システムをしょっちゅう、毎週や毎日どころか一日に何度でも、更新したくなりませんか?
もし不具合があったら、すぐに修正してその日のうちにも解決できるかもしれません。不具合を修正したら、機能は正しく動くようになったもののシステムの性能を落としてしまうかもしれません。しかしすぐにそれを検出して、さらに修正することができます。
なにより、機能の改善や、ビジネスのアイデアを、思いついたらすぐに適用して、反響を確かめることができるようになります。その結果をもとにさらに改良してすぐに適用することができて、日々変化するビジネス環境にシステムを迅速に追従させたり、システムを速く進化させることができます。

これが、アジリティ (俊敏性) / Agility と呼ばれる特性です。上で挙げたことがらが全て何らかの形でアジリティに繋がっています。クラウドネイティブで得られる一番のインパクトが、アジリティを手に入れることだと言ってよいと思います。

コンテナ、Kubernetes、マイクロサービス

最後に簡潔に触れておきます。

コンテナ、Kubernetes

コンテナや Kubernetes を使わないとクラウドネイティブではないということは全くありません。同様に、コンテナや Kubernetes を使うだけでクラウドネイティブになるということも全くありません。
「クラウドの特性を活かす」ために大いに役立ちますし、活用の程度をさらに大きくできます。その一方で、コンテナや Kubernetes を使う「ゆえに必要なこと」がさらに増えます。上でも述べたように、得られるメリットと追加で必要になることの両面を勘案して、メリットの方が大きいかどうかを、よく見極めた上で採否を判断する必要があります。

マイクロサービス

マイクロサービスも同様に、クラウドネイティブの必要条件でも十分条件でもありません。
クラウドネイティブには人的な側面も大きく関わりますが、マイクロサービスではそれが顕著になります。マイクロサービスとは、独立性が高く相互に疎結合な小さなサービスの集合体としてシステムを構成する方法です。「独立性が高く相互に疎結合」を平たく言うと「個々のサービスが独自の判断で勝手にいつでも更新することができる」ということです。そのため、アジリティをものすごく上げることができます。しかしそのためには人的なアジリティも合わせて備えている必要があります。例えば、各サービスが毎日10回更新できる能力を持っていても、更新に月例リリース判定会議の承認が必要なら月に1度しか更新できません。そういった人的側面もマイクロサービス採否の考慮に入れる必要があります。

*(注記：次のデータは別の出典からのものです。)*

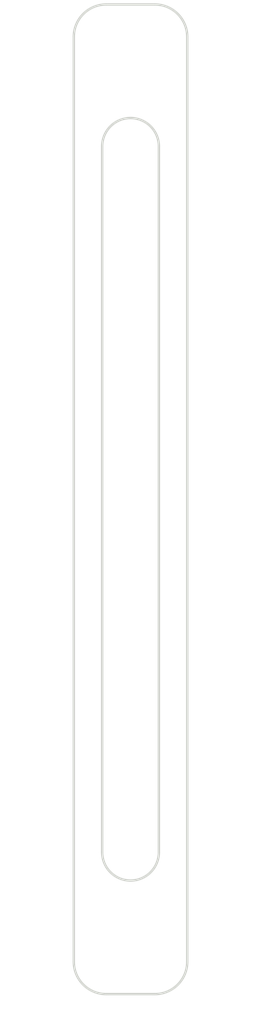
<source format=kicad_pcb>
(kicad_pcb (version 20171130) (host pcbnew 5.0.2-bee76a0~70~ubuntu18.04.1)

  (general
    (thickness 1.6)
    (drawings 12)
    (tracks 0)
    (zones 0)
    (modules 2)
    (nets 1)
  )

  (page A4)
  (layers
    (0 F.Cu signal)
    (31 B.Cu signal)
    (32 B.Adhes user)
    (33 F.Adhes user)
    (34 B.Paste user)
    (35 F.Paste user)
    (36 B.SilkS user)
    (37 F.SilkS user)
    (38 B.Mask user)
    (39 F.Mask user)
    (40 Dwgs.User user)
    (41 Cmts.User user)
    (42 Eco1.User user)
    (43 Eco2.User user)
    (44 Edge.Cuts user)
    (45 Margin user)
    (46 B.CrtYd user)
    (47 F.CrtYd user)
    (48 B.Fab user)
    (49 F.Fab user)
  )

  (setup
    (last_trace_width 0.25)
    (trace_clearance 0.2)
    (zone_clearance 0.508)
    (zone_45_only no)
    (trace_min 0.2)
    (segment_width 0.2)
    (edge_width 0.15)
    (via_size 0.8)
    (via_drill 0.4)
    (via_min_size 0.4)
    (via_min_drill 0.3)
    (uvia_size 0.3)
    (uvia_drill 0.1)
    (uvias_allowed no)
    (uvia_min_size 0.2)
    (uvia_min_drill 0.1)
    (pcb_text_width 0.3)
    (pcb_text_size 1.5 1.5)
    (mod_edge_width 0.15)
    (mod_text_size 1 1)
    (mod_text_width 0.15)
    (pad_size 1.524 1.524)
    (pad_drill 0.762)
    (pad_to_mask_clearance 0.051)
    (solder_mask_min_width 0.25)
    (aux_axis_origin 0 0)
    (visible_elements FFFFFF7F)
    (pcbplotparams
      (layerselection 0x010fc_ffffffff)
      (usegerberextensions false)
      (usegerberattributes false)
      (usegerberadvancedattributes false)
      (creategerberjobfile false)
      (excludeedgelayer true)
      (linewidth 0.100000)
      (plotframeref false)
      (viasonmask false)
      (mode 1)
      (useauxorigin false)
      (hpglpennumber 1)
      (hpglpenspeed 20)
      (hpglpendiameter 15.000000)
      (psnegative false)
      (psa4output false)
      (plotreference true)
      (plotvalue true)
      (plotinvisibletext false)
      (padsonsilk false)
      (subtractmaskfromsilk false)
      (outputformat 1)
      (mirror false)
      (drillshape 0)
      (scaleselection 1)
      (outputdirectory "gerbers"))
  )

  (net 0 "")

  (net_class Default "This is the default net class."
    (clearance 0.2)
    (trace_width 0.25)
    (via_dia 0.8)
    (via_drill 0.4)
    (uvia_dia 0.3)
    (uvia_drill 0.1)
  )

  (module MountingHole:MountingHole_3.5mm (layer F.Cu) (tedit 5C413644) (tstamp 5C4D1F61)
    (at 120.119665 58.483863)
    (descr "Mounting Hole 3.5mm, no annular")
    (tags "mounting hole 3.5mm no annular")
    (attr virtual)
    (fp_text reference REF** (at 0 -4.5) (layer F.SilkS) hide
      (effects (font (size 1 1) (thickness 0.15)))
    )
    (fp_text value MountingHole_3.5mm (at 0 4.5) (layer F.Fab)
      (effects (font (size 1 1) (thickness 0.15)))
    )
    (fp_circle (center 0 0) (end 3.75 0) (layer F.CrtYd) (width 0.05))
    (fp_circle (center 0 0) (end 3.5 0) (layer Cmts.User) (width 0.15))
    (fp_text user %R (at 0.3 0) (layer F.Fab)
      (effects (font (size 1 1) (thickness 0.15)))
    )
    (pad 1 np_thru_hole circle (at 0 0) (size 3.5 3.5) (drill 3.5) (layers *.Cu *.Mask))
  )

  (module MountingHole:MountingHole_3.5mm (layer F.Cu) (tedit 5C413640) (tstamp 5C4D1F70)
    (at 120.119665 112.483863)
    (descr "Mounting Hole 3.5mm, no annular")
    (tags "mounting hole 3.5mm no annular")
    (attr virtual)
    (fp_text reference REF** (at 0 -4.5) (layer F.SilkS) hide
      (effects (font (size 1 1) (thickness 0.15)))
    )
    (fp_text value MountingHole_3.5mm (at 0 4.5) (layer F.Fab)
      (effects (font (size 1 1) (thickness 0.15)))
    )
    (fp_circle (center 0 0) (end 3.75 0) (layer F.CrtYd) (width 0.05))
    (fp_circle (center 0 0) (end 3.5 0) (layer Cmts.User) (width 0.15))
    (fp_text user %R (at 0.3 0) (layer F.Fab)
      (effects (font (size 1 1) (thickness 0.15)))
    )
    (pad 1 np_thru_hole circle (at 0 0) (size 3.5 3.5) (drill 3.5) (layers *.Cu *.Mask))
  )

  (gr_arc (start 120.119665 63.733863) (end 121.869665 63.733863) (angle -180) (layer Edge.Cuts) (width 0.15))
  (gr_arc (start 120.119665 107.233863) (end 118.369665 107.233863) (angle -180) (layer Edge.Cuts) (width 0.15))
  (gr_line (start 121.869665 107.233863) (end 121.869665 63.733863) (layer Edge.Cuts) (width 0.15))
  (gr_line (start 118.369665 63.733863) (end 118.369665 107.233863) (layer Edge.Cuts) (width 0.15))
  (gr_arc (start 121.619665 113.983863) (end 121.619665 115.983863) (angle -90) (layer Edge.Cuts) (width 0.15))
  (gr_arc (start 118.619665 113.983863) (end 116.619665 113.983863) (angle -90) (layer Edge.Cuts) (width 0.15))
  (gr_arc (start 121.619665 56.983863) (end 123.619665 56.983863) (angle -90) (layer Edge.Cuts) (width 0.15))
  (gr_arc (start 118.619665 56.983863) (end 118.619665 54.983863) (angle -90) (layer Edge.Cuts) (width 0.15))
  (gr_line (start 121.619665 54.983863) (end 118.619665 54.983863) (layer Edge.Cuts) (width 0.15))
  (gr_line (start 123.619665 113.983863) (end 123.619665 56.983863) (layer Edge.Cuts) (width 0.15))
  (gr_line (start 118.619665 115.983863) (end 121.619665 115.983863) (layer Edge.Cuts) (width 0.15))
  (gr_line (start 116.619665 56.983863) (end 116.619665 113.983863) (layer Edge.Cuts) (width 0.15))

)

</source>
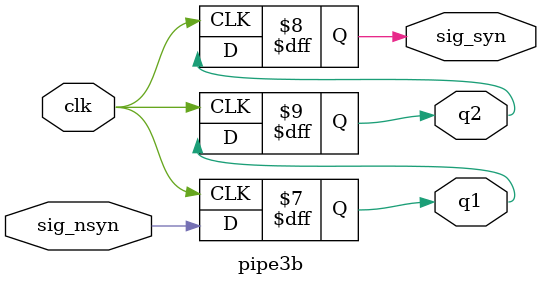
<source format=v>
module pipe3b(
    input sig_nsyn,
    input clk,
    output reg q1=0,
    output reg q2=0,
    output reg sig_syn=0
      );
   always@(posedge clk) q2<=q1;
   always@(posedge clk) sig_syn<=q2;
   always@(posedge clk) q1<=sig_nsyn;     
endmodule

</source>
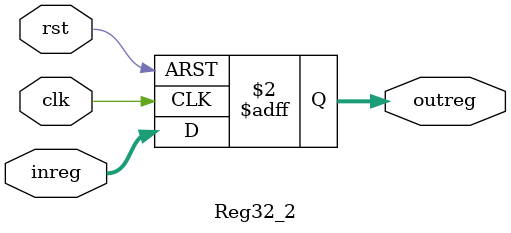
<source format=v>
module Reg32_2(input clk, rst,input[31:0] inreg, output reg[31:0] outreg);
  always@(posedge clk, posedge rst)begin
    if(rst) outreg <= 32'b0;
    else outreg <= inreg;
  end
endmodule
</source>
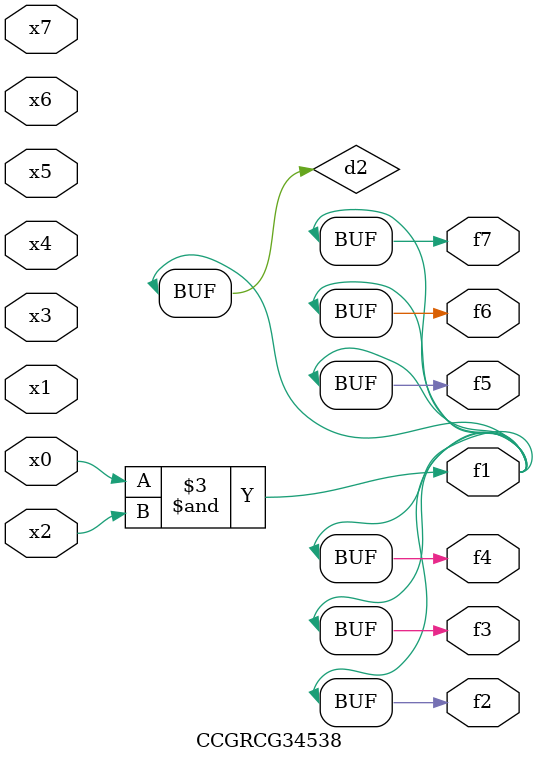
<source format=v>
module CCGRCG34538(
	input x0, x1, x2, x3, x4, x5, x6, x7,
	output f1, f2, f3, f4, f5, f6, f7
);

	wire d1, d2;

	nor (d1, x3, x6);
	and (d2, x0, x2);
	assign f1 = d2;
	assign f2 = d2;
	assign f3 = d2;
	assign f4 = d2;
	assign f5 = d2;
	assign f6 = d2;
	assign f7 = d2;
endmodule

</source>
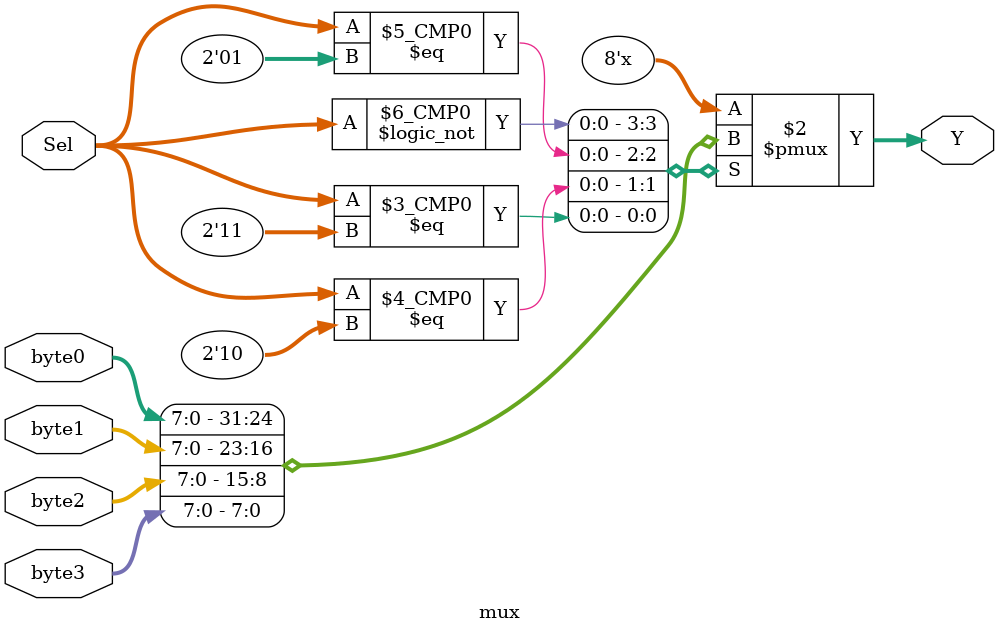
<source format=v>
module mux(
    input  wire [7:0] byte0,
    input  wire [7:0] byte1,
    input  wire [7:0] byte2,
    input  wire [7:0] byte3,
    input  wire [1:0] Sel,
    output reg  [7:0] Y
);
    always @(*) begin
        case (Sel)
            2'b00: Y = byte0;
            2'b01: Y = byte1;
            2'b10: Y = byte2;
            2'b11: Y = byte3;
        endcase
    end
endmodule

</source>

おわりに ~ クラウドネイティブのゴールデンサークル ~

ゴールデンサークルという考え方があります。Why から始めて、How、What の順に説明すると他人の共感を得やすいというものですが、計画や戦略を考える際にも役に立つ考え方です。

なぜクラウドネイティブにしたいのか?
アジリティがほしいから?
なぜアジリティがほしいのか?
まずそのあたりから始めましょう。
How: 不変インフラストラクチャーや水平スケーリングはその次でいいのです。What: コンテナやマイクロサービスはさらにその後で。